### MATERIAL PROVIDED ###

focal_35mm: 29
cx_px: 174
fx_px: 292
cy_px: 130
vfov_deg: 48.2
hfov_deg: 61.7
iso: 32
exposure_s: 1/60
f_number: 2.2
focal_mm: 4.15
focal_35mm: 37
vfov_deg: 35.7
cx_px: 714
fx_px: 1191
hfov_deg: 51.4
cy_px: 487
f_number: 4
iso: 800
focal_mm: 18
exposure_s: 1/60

###
### MATERIAL PROVIDED ###

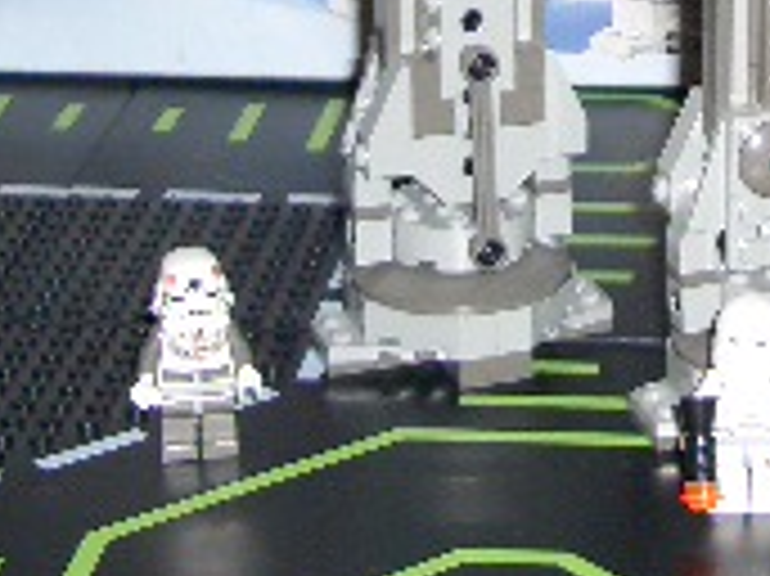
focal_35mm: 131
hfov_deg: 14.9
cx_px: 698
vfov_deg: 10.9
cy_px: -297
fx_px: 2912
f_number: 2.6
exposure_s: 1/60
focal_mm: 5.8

###

> _TASK INSTRUCTIONS_
In the data above, find the line with "focal_35mm: 131" and the line with "focal_mm: 5.8". Retype both, plus every line between them, exactly.

> _OUTPUT OF THE TASK_
focal_35mm: 131
hfov_deg: 14.9
cx_px: 698
vfov_deg: 10.9
cy_px: -297
fx_px: 2912
f_number: 2.6
exposure_s: 1/60
focal_mm: 5.8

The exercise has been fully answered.